For PoC it should be quicker to do with node.js but yeah as I already noted in Collator integration part we will want a Rust implementation that can be integrated into collator. But there are a lot of details that we need to figure out, such as if we do want to have smoldot included in parachain binary?

That should be an easy optional feature with a Rust compiler feature flag, not all binaries should include it, but if you’re compiling for this purpose, then a feature flag is the easiest way to include smoldot in the binary.
I really like the idea of integrating into the collator workflow, for my parachain I’d like to explore requiring collators to run relayer bots to be valid collator candidates.

This sounds really good.

And wouldn’t it be possible to get rid of the bot in the first version if the Interachain-Oracle-Pallet would simply start off-chain workers that return ReadProofs from rpc-queries which are submitted then? Could even be signed by the collators and then signature be validated against current active authorities.

Or why would there be any need for changes on the cumulus side?

It is easier (and likely safer with smoldot) to implement the bot with nodejs bot instead of offchain worker.
Offchain worker simply don’t have the ability to embed a light client of other parachains currently so without that collators have to configure trusted RPC endpoints of other parachains, that will just increase maintenance overhead.

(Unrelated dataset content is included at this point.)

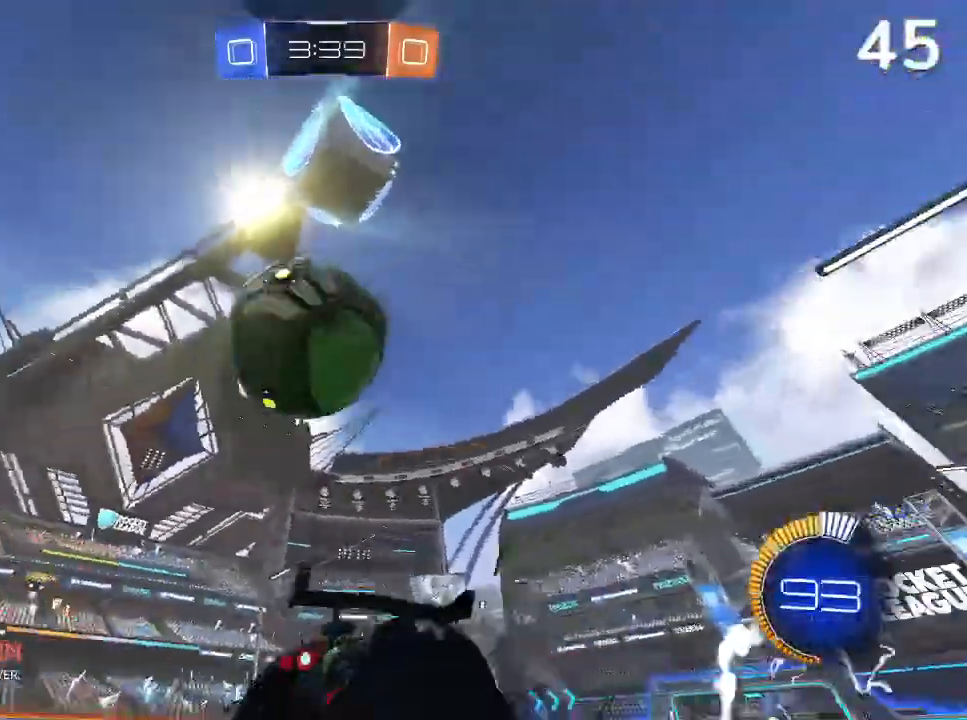
{"buttons": ["R2"], "left_stick": "up-left", "right_stick": "center", "events": [[133, "left_stick", "right"], [233, "left_stick", "center"], [400, "left_stick", "up-left"]]}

But of course there is no reason why anyone cannot just start working on the offchain worker version. How the bots are implemented are just implementation details and it will be good if we have multiple implementations available.

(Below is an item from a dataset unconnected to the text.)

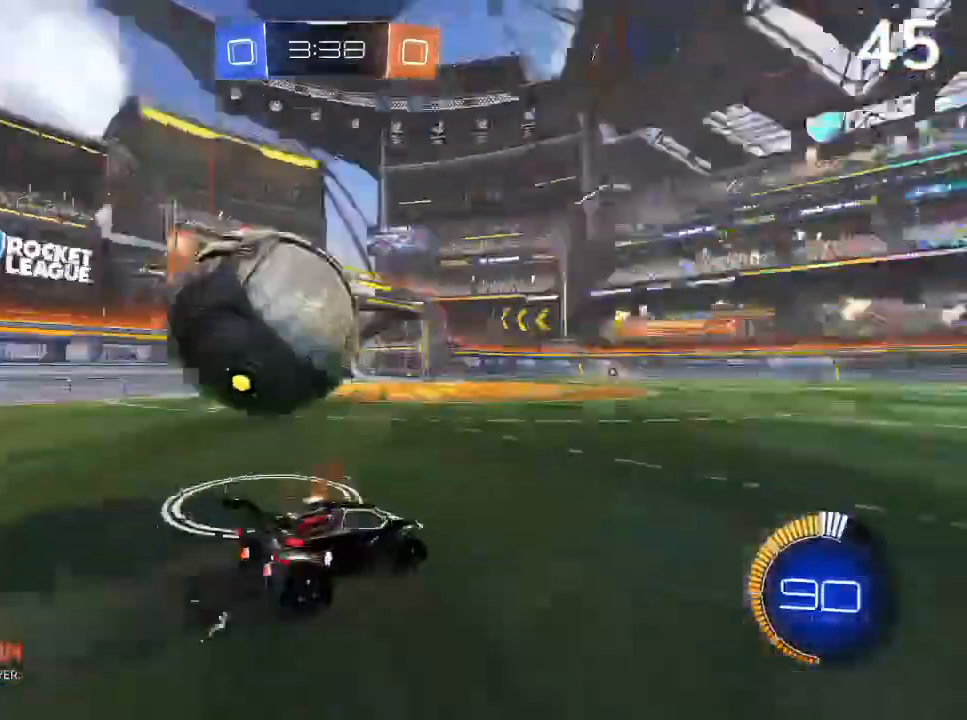
{"buttons": ["R2"], "left_stick": "right", "right_stick": "center", "events": [[433, "left_stick", "right"]]}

So with less safer you are referring to the downside of having one/multiple hard-coded rpc endpoints, right?

What I still don’t understand is, why this would need changes on the cumulus side. For syncing with other networks in the background via light-clients or so?

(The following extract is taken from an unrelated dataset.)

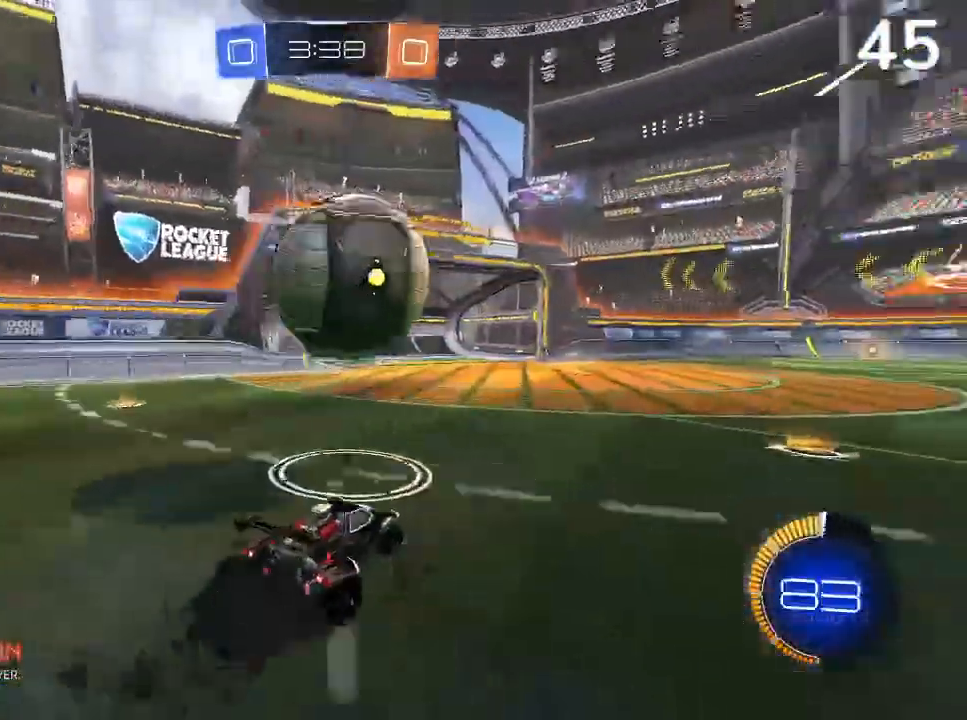
{"buttons": ["R2"], "left_stick": "center", "right_stick": "center", "events": [[200, "left_stick", "up-left"], [400, "left_stick", "center"]]}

So with less safer you are referring to the downside of having one/multiple hard-coded rpc endpoints, right?

Yes. Simply trust the RPC node is not as secure as using light client. But actually in this case because all the proof can be verified trustlessly so this isn’t really a good argument for this particular use case.

What I still don’t understand is, why this would need changes on the cumulus side. For syncing with other networks in the background via light-clients or so?

I don’t know if we need any changes at all and that’s why the step one is to find out if there are upstream changes required or not.

The same can be said about bootnodes, although those are bound to change a lot less, it would still require maintenance.
In order to avoid manual intervention and thus maintenance in general, it would be interesting to find a way to share addresses for active peers through the network, without relying on bootnodes. This may be achievable by instructing the target chain to somehow send new addresses to the chain attempting to read the target’s state.

According to my understanding the off-chain/relayer bot part could be done through Acurast.

In Acurast there are Data Transmitters that have a Trusted Execution Environment where arbitrary code can be executed. One chain can be observed and the verifiable result is pushed to the Acurast Pallet on the destination chain.

Everything are by default verifiable via merkle proof / MMR so there is no need to use TEE.


Yes, the TEE is not the important part, but these Transmitters could be used instead of having to build up dedicated relayer bots.

We would require having two proofs. One proof containing the others parachain storage root in the relay chain block. It would be required to use some recent relay chain block the initiating parachain knows the storage root of to verify the proof. Then the proof from the parachain about the requested data.

The only problem I see is that there is no “generalized proof format”. You will always need to use the same proof generation algorithm that the target parachain use to compare against the storage root. If I’m wrong here and there exists something, I would be interested to read about it.

We should do generalized proofs, as not having them makes things like async backing and xcmp harder, although not having them maybe helped us avoid doing painful and mostly unneeded things like remote disputes too. Anyways, there are several concerns like proving algorithms, like you say.